-------- GECITEERDE TEKST

Voor gegeven en nog te geven diensten voor het traject Vlaamse studenten voor het studiejaar 2001/2002 heeft O&O voorts aan Hogeschool Alkmaar verzonden een factuur gedateerd 14 november 2002 ter hoogte van € 537.487,20. Ook deze factuur is niet voldaan.
2.14.
Hogeschool Alkmaar heeft op 12 juni 2002 alle inschrijving van studenten op grond van de DLO met onmiddellijke ingang beëindigd en O&O heeft nadien geen werkzaamheden ter uitvoering van de DLO meer verricht.
2.15.
Bij brief van 22 november 2002 heeft O&O jegens Hogeschool Alkmaar aanspraak gemaakt op vergoeding van een bedrag van € 82.500,- als gederfde winst doordat zij niet in de gelegenheid is gesteld de ten tijde van de beëindiging van de overeenkomst - 15 augustus 2002 - nog lopende onderwijstrajecten te voltooien. Hogeschool Alkmaar heeft aansprakelijkheid van de hand gewezen.

3.Het geschil

in conventie en in reconventie

3.1.
O&O vordert bij vonnis, voor zover mogelijk uitvoerbaar hij voorraad, veroordeling van H.O.N. tot betaling van € 990.099,-, vermeerderd met de wettelijke handelsrente over – na herstel ter zitting van haar kennelijke misslag in het petitum van de dagvaarding – € 370.111,80 vanaf 16 maart 2002, respectievelijk over € 537.487,20 vanaf 6 december 2002 alsmede de wettelijke rente over € 82.500,- vanaf 31 december 2002 tot de datum van voldoening, met veroordeling van H.O.N. in de proceskosten.
3.2.
O&O voert hiertoe aan dat H.O.N. onverminderd gehouden is tot nakoming van de DLO en de vergoeding van artikel 8 DLO verschuldigd is voor de door O&O tot de inwerkingtreding van de opzegging verrichte en gefactureerde werkzaamheden. Voorts heeft O&O na de inwerkingtreding van de opzegging door de handelwijze van Hogeschool Alkmaar de lopende verplichtingen voor de studenten die in 2001 waren ingeschreven niet kunnen voltooien, ondanks haar recht daartoe op grond van het bepaalde in artikel 12 DLO. De winst ad € 82.500,- die zij dientengevolge heeft gederfd dient als schade door O&O te worden vergoed.
3.3.

----------------
-------- AANGELEVERD MATERIAAL

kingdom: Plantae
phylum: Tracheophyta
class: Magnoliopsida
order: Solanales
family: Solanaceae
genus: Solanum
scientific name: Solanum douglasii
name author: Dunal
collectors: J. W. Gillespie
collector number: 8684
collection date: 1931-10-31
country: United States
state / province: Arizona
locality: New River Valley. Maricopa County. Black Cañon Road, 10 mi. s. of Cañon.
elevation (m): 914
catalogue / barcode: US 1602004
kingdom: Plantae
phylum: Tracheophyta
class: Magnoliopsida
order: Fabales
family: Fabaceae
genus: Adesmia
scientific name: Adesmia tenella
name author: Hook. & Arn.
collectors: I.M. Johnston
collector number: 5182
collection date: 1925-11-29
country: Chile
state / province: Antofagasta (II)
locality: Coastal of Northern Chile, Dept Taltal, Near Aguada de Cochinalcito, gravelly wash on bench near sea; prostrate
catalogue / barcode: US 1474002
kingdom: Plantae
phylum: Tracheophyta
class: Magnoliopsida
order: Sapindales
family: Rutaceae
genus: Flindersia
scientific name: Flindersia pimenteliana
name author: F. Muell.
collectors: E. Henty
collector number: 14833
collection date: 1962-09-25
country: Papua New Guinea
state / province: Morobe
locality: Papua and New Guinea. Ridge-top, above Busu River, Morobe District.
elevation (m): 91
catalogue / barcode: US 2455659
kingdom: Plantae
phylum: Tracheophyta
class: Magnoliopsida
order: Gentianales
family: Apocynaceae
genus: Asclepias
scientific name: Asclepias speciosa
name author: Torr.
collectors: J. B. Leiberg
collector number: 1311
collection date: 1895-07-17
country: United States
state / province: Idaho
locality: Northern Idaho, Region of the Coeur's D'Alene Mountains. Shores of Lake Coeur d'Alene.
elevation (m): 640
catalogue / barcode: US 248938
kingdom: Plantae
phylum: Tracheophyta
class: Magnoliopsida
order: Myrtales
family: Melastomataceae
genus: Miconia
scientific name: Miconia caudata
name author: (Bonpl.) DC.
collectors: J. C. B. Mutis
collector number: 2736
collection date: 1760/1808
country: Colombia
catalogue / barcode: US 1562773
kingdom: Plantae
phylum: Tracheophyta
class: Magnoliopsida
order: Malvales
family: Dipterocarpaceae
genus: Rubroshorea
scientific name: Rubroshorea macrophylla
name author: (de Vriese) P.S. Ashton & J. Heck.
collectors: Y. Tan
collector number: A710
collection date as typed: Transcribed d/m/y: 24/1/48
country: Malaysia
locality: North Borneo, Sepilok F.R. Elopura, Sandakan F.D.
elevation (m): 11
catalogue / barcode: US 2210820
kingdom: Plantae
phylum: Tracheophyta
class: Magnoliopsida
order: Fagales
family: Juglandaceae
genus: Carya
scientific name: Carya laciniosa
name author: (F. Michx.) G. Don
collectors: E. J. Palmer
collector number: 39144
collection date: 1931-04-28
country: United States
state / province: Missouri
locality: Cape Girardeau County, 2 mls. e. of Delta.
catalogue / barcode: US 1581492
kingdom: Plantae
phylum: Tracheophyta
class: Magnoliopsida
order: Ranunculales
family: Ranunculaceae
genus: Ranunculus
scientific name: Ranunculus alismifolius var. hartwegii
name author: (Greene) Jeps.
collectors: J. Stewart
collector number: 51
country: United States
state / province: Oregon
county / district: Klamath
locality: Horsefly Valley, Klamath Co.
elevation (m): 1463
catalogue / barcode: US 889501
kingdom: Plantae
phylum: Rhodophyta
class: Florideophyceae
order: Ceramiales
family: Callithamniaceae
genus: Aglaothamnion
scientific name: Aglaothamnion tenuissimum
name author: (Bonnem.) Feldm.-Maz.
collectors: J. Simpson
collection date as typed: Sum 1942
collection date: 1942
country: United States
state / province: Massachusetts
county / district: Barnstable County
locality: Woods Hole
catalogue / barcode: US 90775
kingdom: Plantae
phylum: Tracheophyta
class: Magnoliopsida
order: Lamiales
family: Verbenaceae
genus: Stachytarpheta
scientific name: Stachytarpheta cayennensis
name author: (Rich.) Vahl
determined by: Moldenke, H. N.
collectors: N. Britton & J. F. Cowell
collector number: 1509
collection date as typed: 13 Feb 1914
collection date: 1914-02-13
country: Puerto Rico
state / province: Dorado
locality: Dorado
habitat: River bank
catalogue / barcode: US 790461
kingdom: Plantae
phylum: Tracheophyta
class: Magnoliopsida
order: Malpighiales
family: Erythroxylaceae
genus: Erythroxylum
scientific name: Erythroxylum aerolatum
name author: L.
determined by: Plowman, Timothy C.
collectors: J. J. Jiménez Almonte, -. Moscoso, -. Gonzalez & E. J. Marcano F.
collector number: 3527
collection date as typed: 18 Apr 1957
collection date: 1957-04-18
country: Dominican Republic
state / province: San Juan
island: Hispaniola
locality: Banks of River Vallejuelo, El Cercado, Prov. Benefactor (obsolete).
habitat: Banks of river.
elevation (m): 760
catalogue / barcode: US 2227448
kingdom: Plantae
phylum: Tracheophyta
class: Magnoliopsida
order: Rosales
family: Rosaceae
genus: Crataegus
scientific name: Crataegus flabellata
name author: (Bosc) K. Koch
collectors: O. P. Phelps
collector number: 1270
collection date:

----------------

Geef het vervolg van de tekst over het geschil tussen O&O en Hogeschool Alkmaar, aansluitend op de laatste regel.

H.O.N. voert gemotiveerd verweer en bestrijdt dat O&O nog aanspraak kan maken op betaling op grond van de DLO. Zij meent – kort gezegd – dat de strekking van de DLO strijdig is met de WHW, zodat de DLO nietig is. Subsidiair volgt volgens haar uit artikel 8 DLO dat het recht op vergoeding van O&O afhankelijk is van haar eigen recht op rijksbekostiging. Meer subsidiair voert zij aan niet veroordeeld te kunnen worden tot een betaling die de WHW niet toelaat dan wel in redelijkheid niet gehouden kan worden te betalen voor activiteiten die in strijd met de WHW zijn. Op schadevergoeding bestaat volgens H.O.N. geen recht, omdat O&O geen aanspraak kan doen gelden op gederfde winst voor verboden activiteiten.
3.4.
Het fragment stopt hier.